After so many failures in the wake of Katrina, it's great to hear how much better the coordinated response has been this time around - and the lack of partisan rancor.

Landrieu, who witnessed Katrina at the emergency center and on the ground, played an adviser role to Jindal. He has experience with emergencies on local, state and national levels of government. His sister, U.S. Sen. Mary Landrieu, D-La., was at the emergency center on the day of the storm. As a leading Democrat in the state who often opposes Republican politicians, Mitch Landrieu is keenly aware of the deep partisanship and mistrust that built up between Democrat Blanco and President Bush's Republican administration during Katrina.

This time, "there were no partisan walls, there was no paranoia," he said.

Instead, there was "clear command and control, clear coordination, clear communication," Landrieu said.

Posted by Jill Fallon at September 8, 2008 12:06 AM | Permalink
Comments

Awesome article, I love the 1st one!

----

■ **WORK TO COMPLETE**:
1. Answer these questions from the storm response post, one per line:
(a) To whom did Landrieu act as an adviser?
(b) Who is Mitch Landrieu's sister, and where was she on the day of the storm?
(c) Who posted the piece, and on what date?
2. Continue the storm response post from where it stops.
The listing that comes next was taken from a different source.

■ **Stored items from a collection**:
----

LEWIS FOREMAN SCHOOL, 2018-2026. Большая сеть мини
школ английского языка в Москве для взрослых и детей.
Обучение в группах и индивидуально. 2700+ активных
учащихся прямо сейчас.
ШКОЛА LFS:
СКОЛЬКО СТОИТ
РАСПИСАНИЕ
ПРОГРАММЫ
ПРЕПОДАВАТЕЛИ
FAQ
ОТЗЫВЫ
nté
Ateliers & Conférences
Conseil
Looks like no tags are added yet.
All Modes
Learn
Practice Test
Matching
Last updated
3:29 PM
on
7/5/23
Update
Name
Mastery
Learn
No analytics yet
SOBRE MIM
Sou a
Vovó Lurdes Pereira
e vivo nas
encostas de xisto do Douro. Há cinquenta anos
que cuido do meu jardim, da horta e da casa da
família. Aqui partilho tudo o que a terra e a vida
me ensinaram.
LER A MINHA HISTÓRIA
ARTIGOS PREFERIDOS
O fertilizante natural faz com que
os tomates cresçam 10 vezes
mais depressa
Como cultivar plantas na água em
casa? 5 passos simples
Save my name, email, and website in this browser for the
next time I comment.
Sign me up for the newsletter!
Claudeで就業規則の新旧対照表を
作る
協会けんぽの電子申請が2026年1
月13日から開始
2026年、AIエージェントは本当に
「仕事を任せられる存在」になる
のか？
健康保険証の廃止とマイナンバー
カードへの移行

----

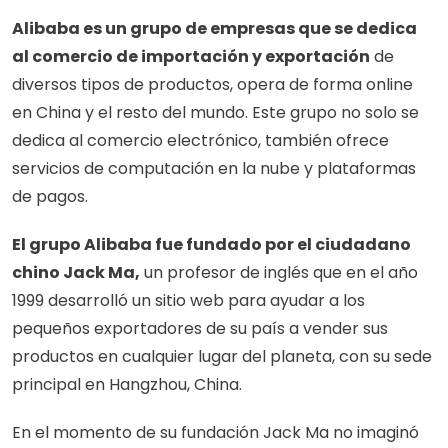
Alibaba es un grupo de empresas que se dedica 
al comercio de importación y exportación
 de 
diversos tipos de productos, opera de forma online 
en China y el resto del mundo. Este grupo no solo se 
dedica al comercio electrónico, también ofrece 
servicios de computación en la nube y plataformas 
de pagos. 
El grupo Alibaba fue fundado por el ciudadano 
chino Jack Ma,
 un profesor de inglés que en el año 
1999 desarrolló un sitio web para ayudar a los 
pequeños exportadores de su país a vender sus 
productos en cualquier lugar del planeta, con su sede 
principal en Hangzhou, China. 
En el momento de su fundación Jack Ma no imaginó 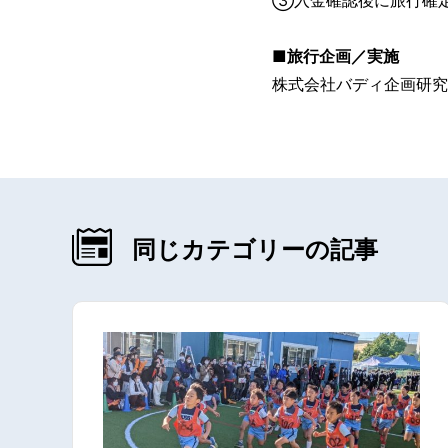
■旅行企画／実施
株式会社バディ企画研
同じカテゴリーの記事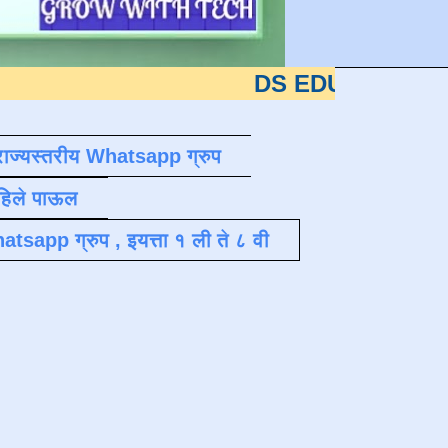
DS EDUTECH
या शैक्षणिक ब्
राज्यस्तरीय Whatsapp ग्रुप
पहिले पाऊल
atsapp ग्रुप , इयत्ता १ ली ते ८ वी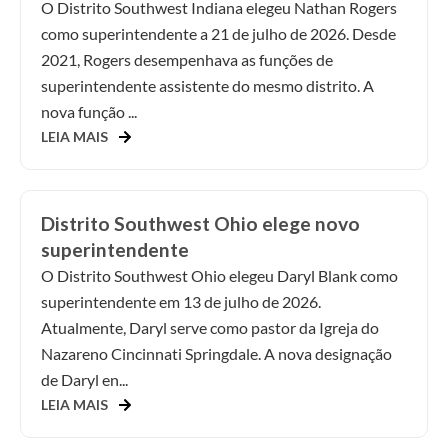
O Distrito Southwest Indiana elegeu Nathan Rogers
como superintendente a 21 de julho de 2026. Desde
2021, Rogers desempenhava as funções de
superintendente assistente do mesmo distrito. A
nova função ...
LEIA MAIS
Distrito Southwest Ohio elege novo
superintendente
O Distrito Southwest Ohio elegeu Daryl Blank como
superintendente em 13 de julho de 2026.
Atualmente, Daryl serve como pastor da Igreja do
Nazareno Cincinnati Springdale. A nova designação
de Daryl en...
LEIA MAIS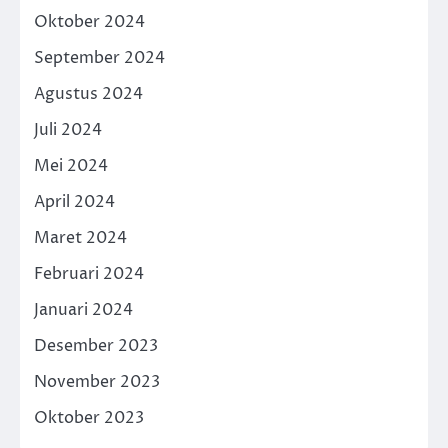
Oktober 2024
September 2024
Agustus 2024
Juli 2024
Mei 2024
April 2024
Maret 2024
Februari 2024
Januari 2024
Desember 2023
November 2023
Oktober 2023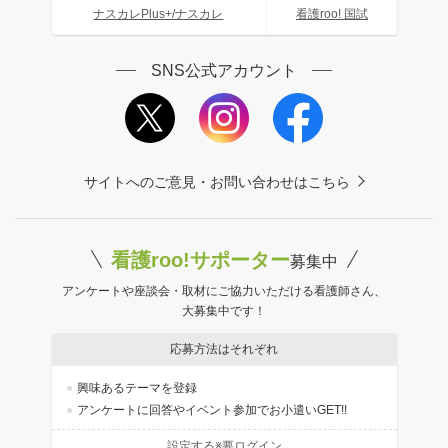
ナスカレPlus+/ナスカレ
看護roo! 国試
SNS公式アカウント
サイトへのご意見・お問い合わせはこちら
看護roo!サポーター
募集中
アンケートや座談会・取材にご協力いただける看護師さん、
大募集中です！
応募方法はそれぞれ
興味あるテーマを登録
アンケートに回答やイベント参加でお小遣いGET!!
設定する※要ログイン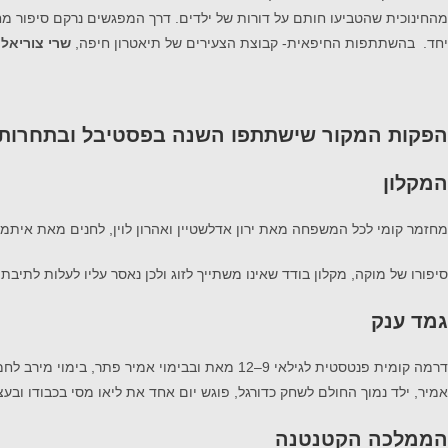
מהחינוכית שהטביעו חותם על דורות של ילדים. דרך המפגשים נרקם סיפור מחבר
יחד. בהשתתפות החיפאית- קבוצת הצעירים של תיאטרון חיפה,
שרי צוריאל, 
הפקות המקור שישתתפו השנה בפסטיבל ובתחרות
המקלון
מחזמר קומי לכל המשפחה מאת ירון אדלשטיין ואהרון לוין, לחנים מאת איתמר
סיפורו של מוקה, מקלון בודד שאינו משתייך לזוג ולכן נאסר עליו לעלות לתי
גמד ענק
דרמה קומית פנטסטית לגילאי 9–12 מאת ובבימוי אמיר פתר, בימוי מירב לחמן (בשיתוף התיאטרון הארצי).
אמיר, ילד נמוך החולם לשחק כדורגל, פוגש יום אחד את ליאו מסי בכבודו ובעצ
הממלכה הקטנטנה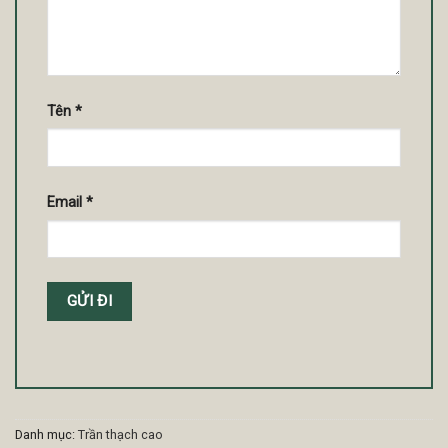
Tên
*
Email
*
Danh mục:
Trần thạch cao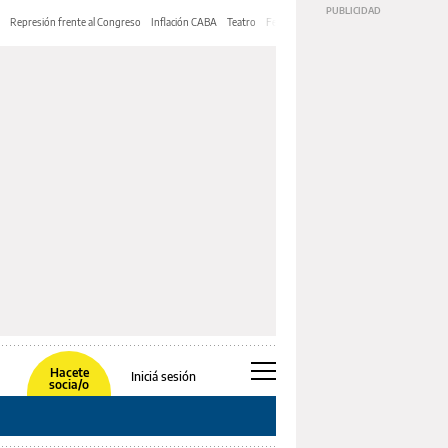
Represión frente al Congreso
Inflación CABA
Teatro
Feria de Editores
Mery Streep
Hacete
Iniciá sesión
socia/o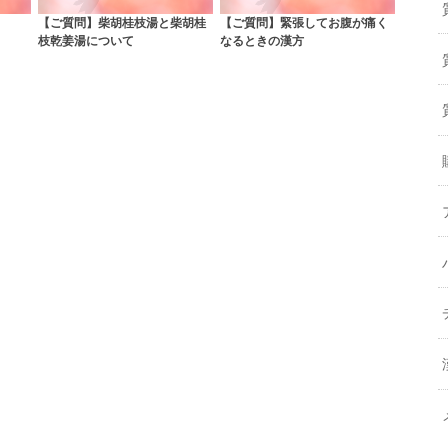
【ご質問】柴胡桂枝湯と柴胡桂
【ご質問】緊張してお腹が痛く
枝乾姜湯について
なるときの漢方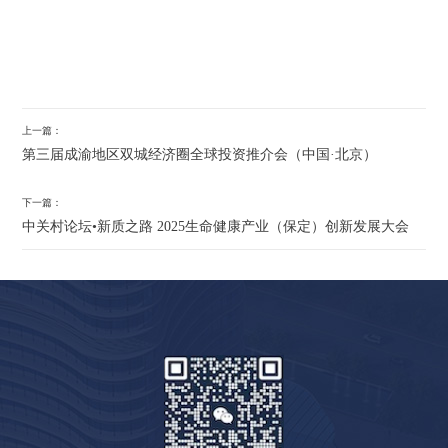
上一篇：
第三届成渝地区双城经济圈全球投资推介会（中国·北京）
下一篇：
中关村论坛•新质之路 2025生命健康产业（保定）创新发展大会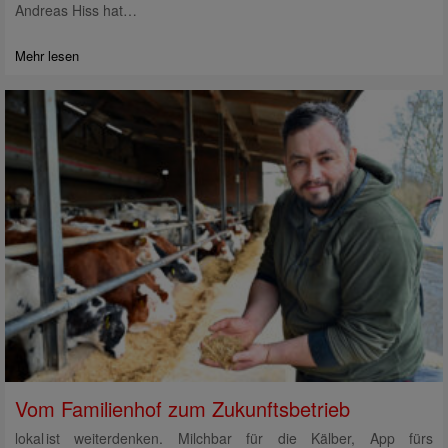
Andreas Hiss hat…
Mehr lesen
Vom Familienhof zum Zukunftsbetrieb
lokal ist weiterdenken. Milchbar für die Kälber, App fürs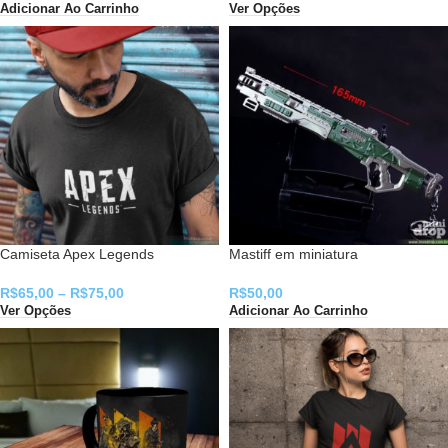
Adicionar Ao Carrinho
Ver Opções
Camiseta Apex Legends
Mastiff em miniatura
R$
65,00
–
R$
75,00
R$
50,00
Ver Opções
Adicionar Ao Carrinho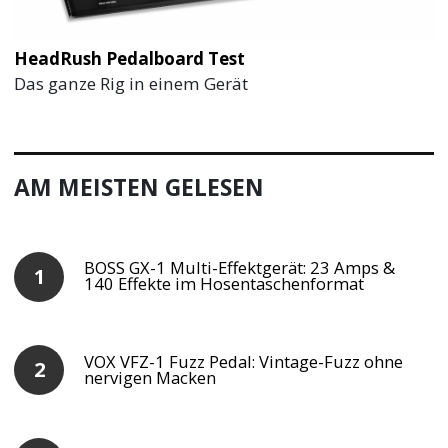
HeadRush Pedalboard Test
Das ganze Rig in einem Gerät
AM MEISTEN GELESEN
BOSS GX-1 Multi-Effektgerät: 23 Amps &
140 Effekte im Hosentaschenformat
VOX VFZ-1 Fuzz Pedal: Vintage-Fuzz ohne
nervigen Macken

----

■ **WRITTEN ANSWERS**:
1.
(a) Jindal.
(b) U.S. Sen. Mary Landrieu, D-La.; she was at the emergency center.
(c) Jill Fallon, on September 8, 2008.

2.
Posted by: Alice Allmedical at September 9, 2008 4:28 AM

If Jindal had been Governor when Katrina hit - then the only ones taking heat would have been the Army Corp of Engineers for not keeping the levee from breaking. It was the then Governor Blanco who kept aid from flowing in... abetted by Nagin the idiot.

For some reason, people never seem to understand that the Feds can't come marching into a state and "do something" without the okay of the state government. It might have something to do with the fact that the press doesn't ever seem to be inclined to actually... um... mention it.